I popped a couple of colors for your lily, I hope you don't mind. Maybe a little more sinister looking.



I kind of like the glowing white edge, although I could also remove it, and add drop shadow if you wanted.

----------


## Bogie

Nice work, my wife loves water lilies.  She takes lots of picture of them when we go kayaking.

----------


## rdanhenry

A sea turtle from Pexels, with two alternative colors and each with the Cartoon filter and the Oilify filter applied.

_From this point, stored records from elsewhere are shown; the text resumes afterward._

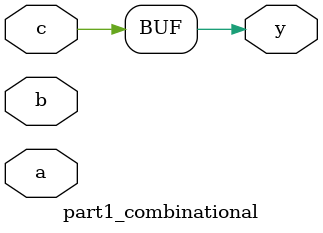
<source format=v>
module part1_combinational(
    input a,
    input b,
    input c,
    output y
);

// Логика на основе анализа временной диаграммы
assign y = c;

endmodule

</source>
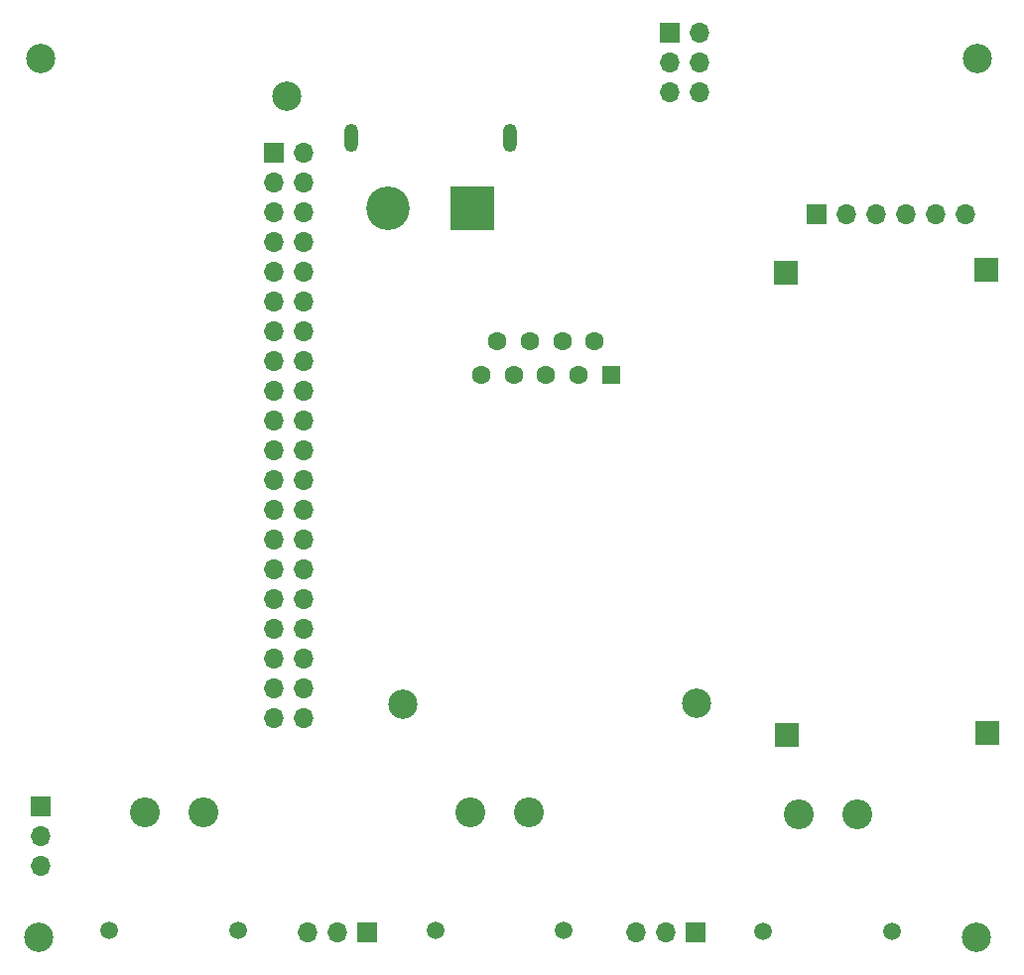
<source format=gbr>
%TF.GenerationSoftware,KiCad,Pcbnew,6.0.8-f2edbf62ab~116~ubuntu22.04.1*%
%TF.CreationDate,2022-11-23T03:00:06-05:00*%
%TF.ProjectId,MJBOTS-CubeSat,4d4a424f-5453-42d4-9375-62655361742e,rev?*%
%TF.SameCoordinates,Original*%
%TF.FileFunction,Soldermask,Top*%
%TF.FilePolarity,Negative*%
%FSLAX46Y46*%
G04 Gerber Fmt 4.6, Leading zero omitted, Abs format (unit mm)*
G04 Created by KiCad (PCBNEW 6.0.8-f2edbf62ab~116~ubuntu22.04.1) date 2022-11-23 03:00:06*
%MOMM*%
%LPD*%
G01*
G04 APERTURE LIST*
%ADD10C,2.500000*%
%ADD11R,1.600000X1.600000*%
%ADD12C,1.600000*%
%ADD13C,2.550000*%
%ADD14C,1.500000*%
%ADD15R,1.700000X1.700000*%
%ADD16O,1.700000X1.700000*%
%ADD17R,3.716000X3.716000*%
%ADD18C,3.716000*%
%ADD19O,1.200000X2.400000*%
%ADD20R,2.000000X2.000000*%
G04 APERTURE END LIST*
D10*
%TO.C,H7*%
X129950000Y-104100000D03*
%TD*%
%TO.C,H5*%
X155000000Y-104000000D03*
%TD*%
D11*
%TO.C,J4*%
X147700000Y-76000000D03*
D12*
X144930000Y-76000000D03*
X142160000Y-76000000D03*
X139390000Y-76000000D03*
X136620000Y-76000000D03*
X146315000Y-73160000D03*
X143545000Y-73160000D03*
X140775000Y-73160000D03*
X138005000Y-73160000D03*
%TD*%
D13*
%TO.C,J9*%
X112900000Y-113388000D03*
X107900000Y-113388000D03*
D14*
X104900000Y-123388000D03*
X115900000Y-123388000D03*
%TD*%
D15*
%TO.C,J1*%
X152725000Y-46800000D03*
D16*
X155265000Y-46800000D03*
X152725000Y-49340000D03*
X155265000Y-49340000D03*
X152725000Y-51880000D03*
X155265000Y-51880000D03*
%TD*%
D15*
%TO.C,J2*%
X165250000Y-62300000D03*
D16*
X167790000Y-62300000D03*
X170330000Y-62300000D03*
X172870000Y-62300000D03*
X175410000Y-62300000D03*
X177950000Y-62300000D03*
%TD*%
D17*
%TO.C,J7*%
X135900000Y-61800000D03*
D18*
X128700000Y-61800000D03*
D19*
X139050000Y-55800000D03*
X125550000Y-55800000D03*
%TD*%
D20*
%TO.C,U1*%
X162750000Y-106750000D03*
X179850000Y-106600000D03*
X162602000Y-67314000D03*
X179750000Y-67050000D03*
%TD*%
D15*
%TO.C,J6*%
X99000000Y-112875000D03*
D16*
X99000000Y-115415000D03*
X99000000Y-117955000D03*
%TD*%
D15*
%TO.C,J3*%
X118925000Y-57075000D03*
D16*
X121465000Y-57075000D03*
X118925000Y-59615000D03*
X121465000Y-59615000D03*
X118925000Y-62155000D03*
X121465000Y-62155000D03*
X118925000Y-64695000D03*
X121465000Y-64695000D03*
X118925000Y-67235000D03*
X121465000Y-67235000D03*
X118925000Y-69775000D03*
X121465000Y-69775000D03*
X118925000Y-72315000D03*
X121465000Y-72315000D03*
X118925000Y-74855000D03*
X121465000Y-74855000D03*
X118925000Y-77395000D03*
X121465000Y-77395000D03*
X118925000Y-79935000D03*
X121465000Y-79935000D03*
X118925000Y-82475000D03*
X121465000Y-82475000D03*
X118925000Y-85015000D03*
X121465000Y-85015000D03*
X118925000Y-87555000D03*
X121465000Y-87555000D03*
X118925000Y-90095000D03*
X121465000Y-90095000D03*
X118925000Y-92635000D03*
X121465000Y-92635000D03*
X118925000Y-95175000D03*
X121465000Y-95175000D03*
X118925000Y-97715000D03*
X121465000Y-97715000D03*
X118925000Y-100255000D03*
X121465000Y-100255000D03*
X118925000Y-102795000D03*
X121465000Y-102795000D03*
X118925000Y-105335000D03*
X121465000Y-105335000D03*
%TD*%
D10*
%TO.C,H2*%
X179000000Y-49000000D03*
%TD*%
%TO.C,H3*%
X98900000Y-124000000D03*
%TD*%
D15*
%TO.C,J12*%
X126900000Y-123600000D03*
D16*
X124360000Y-123600000D03*
X121820000Y-123600000D03*
%TD*%
D14*
%TO.C,J8*%
X171700000Y-123488000D03*
X160700000Y-123488000D03*
D13*
X163700000Y-113488000D03*
X168700000Y-113488000D03*
%TD*%
D16*
%TO.C,J5*%
X149845000Y-123600000D03*
X152385000Y-123600000D03*
D15*
X154925000Y-123600000D03*
%TD*%
D10*
%TO.C,H1*%
X178900000Y-124000000D03*
%TD*%
%TO.C,H4*%
X99000000Y-49000000D03*
%TD*%
D13*
%TO.C,J10*%
X140700000Y-113388000D03*
X135700000Y-113388000D03*
D14*
X132700000Y-123388000D03*
X143700000Y-123388000D03*
%TD*%
D10*
%TO.C,H6*%
X120000000Y-52250000D03*
%TD*%
M02*

</source>
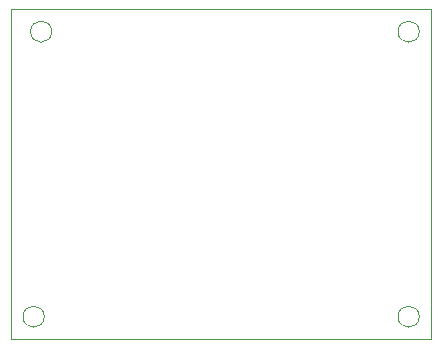
<source format=gbr>
%TF.GenerationSoftware,KiCad,Pcbnew,7.0.8*%
%TF.CreationDate,2023-12-26T11:26:10-03:00*%
%TF.ProjectId,teste2,74657374-6532-42e6-9b69-6361645f7063,rev?*%
%TF.SameCoordinates,Original*%
%TF.FileFunction,Profile,NP*%
%FSLAX45Y45*%
G04 Gerber Fmt 4.5, Leading zero omitted, Abs format (unit mm)*
G04 Created by KiCad (PCBNEW 7.0.8) date 2023-12-26 11:26:10*
%MOMM*%
%LPD*%
G01*
G04 APERTURE LIST*
%TA.AperFunction,Profile*%
%ADD10C,0.100000*%
%TD*%
G04 APERTURE END LIST*
D10*
X15647303Y-8191500D02*
G75*
G03*
X15647303Y-8191500I-89803J0D01*
G01*
X12472303Y-8191500D02*
G75*
G03*
X12472303Y-8191500I-89803J0D01*
G01*
X15647303Y-5778500D02*
G75*
G03*
X15647303Y-5778500I-89803J0D01*
G01*
X12535803Y-5778500D02*
G75*
G03*
X12535803Y-5778500I-89803J0D01*
G01*
X12192000Y-5588000D02*
X15748000Y-5588000D01*
X15748000Y-8382000D01*
X12192000Y-8382000D01*
X12192000Y-5588000D01*
M02*

</source>
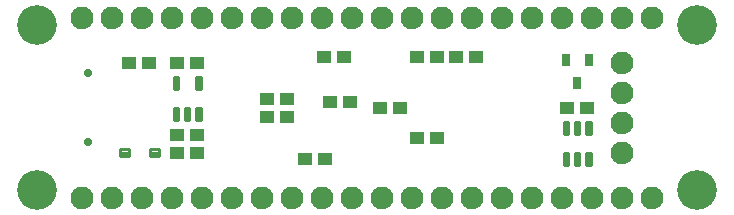
<source format=gbr>
G04 EAGLE Gerber RS-274X export*
G75*
%MOMM*%
%FSLAX34Y34*%
%LPD*%
%INSoldermask Bottom*%
%IPPOS*%
%AMOC8*
5,1,8,0,0,1.08239X$1,22.5*%
G01*
%ADD10C,0.700800*%
%ADD11R,1.150800X1.050800*%
%ADD12R,0.685800X1.066800*%
%ADD13C,1.930400*%
%ADD14C,0.289272*%
%ADD15C,0.414550*%
%ADD16C,3.352800*%


D10*
X-236700Y28900D03*
X-236700Y-28900D03*
D11*
X-160900Y38100D03*
X-143900Y38100D03*
D12*
X177800Y20480D03*
X187300Y40480D03*
X168300Y40480D03*
D11*
X27550Y0D03*
X10550Y0D03*
D13*
X241300Y-76200D03*
X215900Y-76200D03*
X190500Y-76200D03*
X165100Y-76200D03*
X139700Y-76200D03*
X114300Y-76200D03*
X88900Y-76200D03*
X63500Y-76200D03*
X38100Y-76200D03*
X12700Y-76200D03*
X-12700Y-76200D03*
X-38100Y-76200D03*
X-63500Y-76200D03*
X-88900Y-76200D03*
X-114300Y-76200D03*
X-139700Y-76200D03*
X-165100Y-76200D03*
X-190500Y-76200D03*
X-215900Y-76200D03*
X-241300Y-76200D03*
X241300Y76200D03*
X215900Y76200D03*
X190500Y76200D03*
X165100Y76200D03*
X139700Y76200D03*
X114300Y76200D03*
X88900Y76200D03*
X63500Y76200D03*
X38100Y76200D03*
X12700Y76200D03*
X-12700Y76200D03*
X-38100Y76200D03*
X-63500Y76200D03*
X-88900Y76200D03*
X-114300Y76200D03*
X-139700Y76200D03*
X-165100Y76200D03*
X-190500Y76200D03*
X-215900Y76200D03*
X-241300Y76200D03*
X215900Y-38100D03*
X215900Y-12700D03*
X215900Y12700D03*
X215900Y38100D03*
D11*
X-67700Y-7620D03*
X-84700Y-7620D03*
X-67700Y7620D03*
X-84700Y7620D03*
X-160900Y-22860D03*
X-143900Y-22860D03*
X59300Y43180D03*
X42300Y43180D03*
X-14360Y5080D03*
X-31360Y5080D03*
X-52950Y-43180D03*
X-35950Y-43180D03*
X42300Y-25400D03*
X59300Y-25400D03*
X-160900Y-38100D03*
X-143900Y-38100D03*
D14*
X-176532Y-35292D02*
X-184148Y-35292D01*
X-176532Y-35292D02*
X-176532Y-40908D01*
X-184148Y-40908D01*
X-184148Y-35292D01*
X-184148Y-38160D02*
X-176532Y-38160D01*
X-176532Y-35412D02*
X-184148Y-35412D01*
X-201932Y-35292D02*
X-209548Y-35292D01*
X-201932Y-35292D02*
X-201932Y-40908D01*
X-209548Y-40908D01*
X-209548Y-35292D01*
X-209548Y-38160D02*
X-201932Y-38160D01*
X-201932Y-35412D02*
X-209548Y-35412D01*
D15*
X-143831Y-1200D02*
X-141969Y-1200D01*
X-141969Y-9562D01*
X-143831Y-9562D01*
X-143831Y-1200D01*
X-143831Y-5623D02*
X-141969Y-5623D01*
X-141969Y-1684D02*
X-143831Y-1684D01*
X-151469Y-1200D02*
X-153331Y-1200D01*
X-151469Y-1200D02*
X-151469Y-9562D01*
X-153331Y-9562D01*
X-153331Y-1200D01*
X-153331Y-5623D02*
X-151469Y-5623D01*
X-151469Y-1684D02*
X-153331Y-1684D01*
X-160969Y-1200D02*
X-162831Y-1200D01*
X-160969Y-1200D02*
X-160969Y-9562D01*
X-162831Y-9562D01*
X-162831Y-1200D01*
X-162831Y-5623D02*
X-160969Y-5623D01*
X-160969Y-1684D02*
X-162831Y-1684D01*
X-162831Y24802D02*
X-160969Y24802D01*
X-160969Y16440D01*
X-162831Y16440D01*
X-162831Y24802D01*
X-162831Y20379D02*
X-160969Y20379D01*
X-160969Y24318D02*
X-162831Y24318D01*
X-143831Y24802D02*
X-141969Y24802D01*
X-141969Y16440D01*
X-143831Y16440D01*
X-143831Y24802D01*
X-143831Y20379D02*
X-141969Y20379D01*
X-141969Y24318D02*
X-143831Y24318D01*
D11*
X-184540Y38100D03*
X-201540Y38100D03*
X-19440Y43180D03*
X-36440Y43180D03*
X75320Y43180D03*
X92320Y43180D03*
D15*
X167369Y-21660D02*
X169231Y-21660D01*
X167369Y-21660D02*
X167369Y-13298D01*
X169231Y-13298D01*
X169231Y-21660D01*
X169231Y-17721D02*
X167369Y-17721D01*
X167369Y-13782D02*
X169231Y-13782D01*
X176869Y-21660D02*
X178731Y-21660D01*
X176869Y-21660D02*
X176869Y-13298D01*
X178731Y-13298D01*
X178731Y-21660D01*
X178731Y-17721D02*
X176869Y-17721D01*
X176869Y-13782D02*
X178731Y-13782D01*
X186369Y-21660D02*
X188231Y-21660D01*
X186369Y-21660D02*
X186369Y-13298D01*
X188231Y-13298D01*
X188231Y-21660D01*
X188231Y-17721D02*
X186369Y-17721D01*
X186369Y-13782D02*
X188231Y-13782D01*
X188231Y-47662D02*
X186369Y-47662D01*
X186369Y-39300D01*
X188231Y-39300D01*
X188231Y-47662D01*
X188231Y-43723D02*
X186369Y-43723D01*
X186369Y-39784D02*
X188231Y-39784D01*
X169231Y-47662D02*
X167369Y-47662D01*
X167369Y-39300D01*
X169231Y-39300D01*
X169231Y-47662D01*
X169231Y-43723D02*
X167369Y-43723D01*
X167369Y-39784D02*
X169231Y-39784D01*
X176869Y-39300D02*
X178731Y-39300D01*
X178731Y-47662D01*
X176869Y-47662D01*
X176869Y-39300D01*
X176869Y-43723D02*
X178731Y-43723D01*
X178731Y-39784D02*
X176869Y-39784D01*
D11*
X169300Y0D03*
X186300Y0D03*
D16*
X-279400Y69850D03*
X-279400Y-69850D03*
X279400Y-69850D03*
X279400Y69850D03*
M02*

</source>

Eventually, I'll make this to a roll20 size creature token, but this is full size for integration as a map element.

----------


## rdanhenry

And another Pexels photo with several variants made:

----------


## rdanhenry

Another Pexels find.

----------


## Bogie

Beautiful colors!

----------


## rdanhenry

Pigeon in flight (from yet another Pexels photo), then a fire pigeon for worlds where phoenixes are a bit underwhelming.

----------


## rdanhenry

Elements for my pumpkin patch, in different sizes. These were done from my own photos.

----------


## Kier

Great stuff. Those fish are something else. Really cool.

----------


## rdanhenry

And now, a bug (from another Pexels photo).

----------


## Tiana

Bugs? Heck yeah!

----------


## rdanhenry

And now a few  more from my own photos:

----------


## Kier

Love the bugs.

----------


## rdanhenry

This should really be included in this thread as well... from way back in the January/February lite challenge for 2012, when we were challenged to make a compass rose.

----------


## rdanhenry

Another cat, from yet another Pexels photo. Plain and with the one standard GIMP filter I found made a promising alternative version.

----------


## rdanhenry

The buildings and tents I made for my Camp Murderclown Aug.-Oct. Lite Challenge map are pretty basic, but they might be of use to somebody:

----------


## rdanhenry

I suppose someone might also get some value out of the texture I used for the dirt trails. I think it does fairly well for that purpose, though I shouldn't like to use it for a large, unbroken expanse of ground (though I'm not sure any repeating texture does well at that for natural surfaces).

----------